The two industries have diametrically opposed attitudes on who is responsible for the product and who must compensate whom.
As the automotive and tech industries increasingly collide, many tech companies find themselves in the exciting but daunting position of having to sign contracts with established automakers.
The power of these contracts is that they can have a lasting impact on how technology is built, how risk is shared between tech companies and component manufacturers, and who owns the data collected by the final product.

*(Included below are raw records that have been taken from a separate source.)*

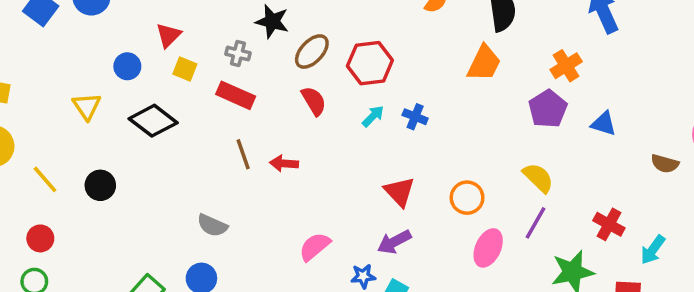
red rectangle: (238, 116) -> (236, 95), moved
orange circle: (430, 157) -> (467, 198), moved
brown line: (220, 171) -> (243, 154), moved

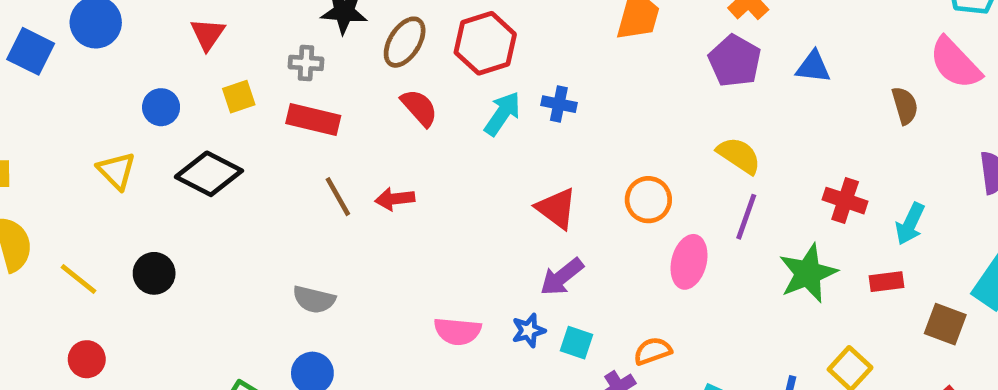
red triangle: (169, 35) -> (208, 34), moved
yellow square: (185, 69) -> (239, 97), turned -30
cyan arrow: (373, 116) -> (502, 114), size x1.4
brown semicircle: (665, 164) -> (905, 106), turned -112
pink semicircle: (315, 247) -> (457, 331), moved, turned -124

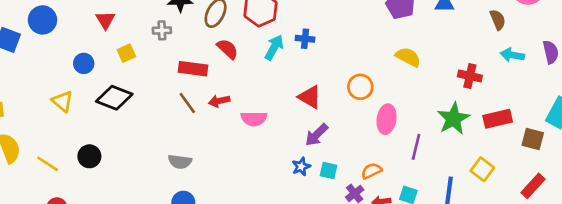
red rectangle: (313, 120) -> (193, 69), moved
purple line: (746, 217) -> (416, 147), moved
cyan arrow: (910, 224) -> (512, 55), moved, turned 80
red rectangle: (887, 282) -> (498, 119), size x1.5
pink semicircle: (457, 331) -> (254, 119), moved

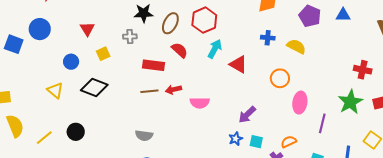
blue cross: (305, 39) -> (268, 38), moved
yellow semicircle: (408, 57) -> (296, 46), moved
red triangle: (310, 97) -> (238, 64), moved
brown line: (187, 103) -> (149, 91), turned -60
yellow line: (48, 164) -> (44, 138), turned -72

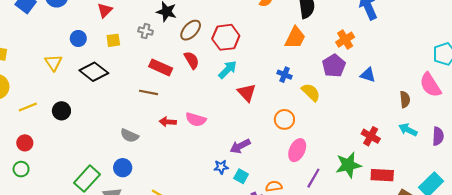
red arrow: (173, 90) -> (168, 122), moved

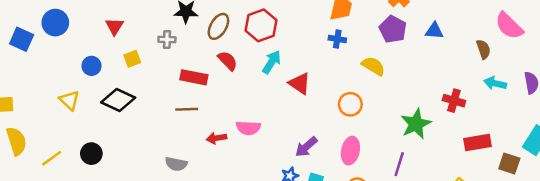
blue cross: (285, 75) -> (337, 39), moved
pink ellipse: (297, 150) -> (350, 151), moved
green star: (348, 165) -> (416, 124), moved

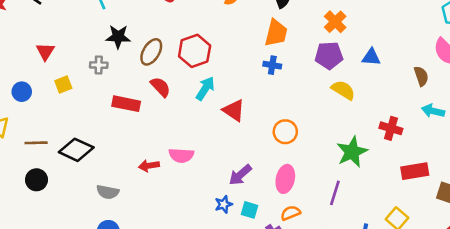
purple pentagon: (393, 29) -> (329, 55), turned -30
yellow semicircle: (373, 66) -> (343, 90), moved
black diamond: (118, 100) -> (76, 150), moved
brown line: (187, 109) -> (36, 143), moved
black circle: (91, 154) -> (36, 180), moved

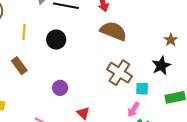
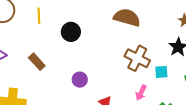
yellow line: (24, 32) -> (39, 16), moved
pink arrow: (133, 110) -> (141, 93), moved

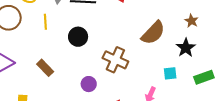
brown semicircle: (127, 18) -> (153, 33), moved, turned 120
brown cross: (137, 58) -> (115, 60), moved

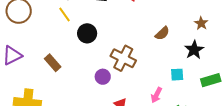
yellow line: (45, 22) -> (64, 15), moved, turned -35
brown semicircle: (153, 33) -> (162, 33), size x0.6
purple circle: (89, 84) -> (103, 77), moved

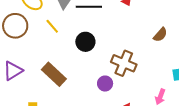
yellow line: (64, 15) -> (52, 26), moved
brown rectangle: (53, 63) -> (54, 74), size x1.4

If not handled properly, what appears to be a “one inch” concession in a contract may result in a “one mile” gap, which could be a fatal blow to even the most promising unicorns.
So here are some strategic suggestions for tech companies to consider when negotiating with established manufacturers in the automotive space.
Prepare for the worst
Contracts are about risk, to put it bluntly. There is no question of agreeing up front what the consequences of everything will be. For a tech company contracting with an automaker, the final calculus will be no different.
However, the two industries have largely given opposite contractual breach terms regarding who is responsible for the combined product and who must indemnify whom.
Traditionally, automakers have been able to obtain damages-tracking commitments from parts suppliers to compensate for losses caused by all or part of the products produced by the suppliers for use in vehicles.
However, technology vendors often assign this responsibility in the opposite direction.
In the case of software licenses, the licensor usually denies liability entirely, while the licensee is often required not to hold the supplier liable for damages resulting from the use of the software.
This has a number of consequences for tech companies in terms of contracting strategies.
First, companies should anticipate such divergences and prepare for them. This includes paying special attention to liability-shifting and indemnification clauses that automakers may include in draft agreements.
Likewise, tech companies should be prepared for the fact that automakers will be resistant to using language that completely exempts suppliers from liability or indemnity at the outset of negotiations.
Perhaps more importantly, tech companies should craft liability and indemnity language that is nuanced and enforceable, rather than relying on traditional liability, indemnity, and warranty language in software, which is unlikely to be enforced in situations where a system failure could kill someone.
Any agreement for a tech company to provide software or hardware for a passenger car should meet this standard, regardless of whether the vehicle is driving autonomously .
That is to say, technology companies serving the field of autonomous driving must draft documents with particular care, because society is deeply averse to the harm "caused" by (some) artificial intelligence.
Prepare for smooth progress
When all goes well and the value of the product and/or its output (i.e. data) increases, it is equally necessary to allocate risk appropriately. After all, a considerable value of a complex, technologically advanced vehicle will be embodied in the associated intellectual property.
Although the automotive manufacturing industry is highly mature, historically it has paid much less attention to intellectual property rights and has not been very good at cross-licensing.
On the other hand, technology companies consciously derive much of their value from a combination of IP investments (purchase, generation, and protection) and are therefore typically sophisticated in protecting those rights.
This presents an opportunity for technology companies as they build relationships.
That means giving the automaker control over any hardware it brings in (or develops in the meantime), but securing ownership of the higher-margin electronic components (called the “brains”) and system-oriented intellectual property associated with them.
Technology companies should use their knowledge advantages in this area to protect the intellectual property introduced and developed during the relationship.
In addition, technology companies should be particularly careful when negotiating ownership terms regarding any data generated by vehicles. This is because cars are becoming connected devices as a service businesses and data platforms, and the data generated will be critical to achieving true Level 5 autonomous driving.
Therefore, when negotiating terms with manufacturers, tech companies should be mindful to: 1) prevent certain clauses from implicitly or explicitly assigning data ownership to others; 2) add clauses to prevent such assignments in the future; and 3) add affirmative statements about future data ownership when possible.
Note that data-related terms are often agreed upon in parts but can be worked out gradually through the agreement and its ancillary documents, so be sure to negotiate all relevant conditions until you are satisfied.
As the automotive and technology industries continue to merge, not only are new products being introduced, but new contract specifications are being created to govern the resulting partnerships.
While tech companies are well-positioned to successfully woo automakers, they must ensure they are protected should any situation arise.
Philippa J. Balestrieri is an attorney in the San Francisco office of the international law firm of Holland & Knight LLP, known for her expertise in the transportation and technology industries and their intersection.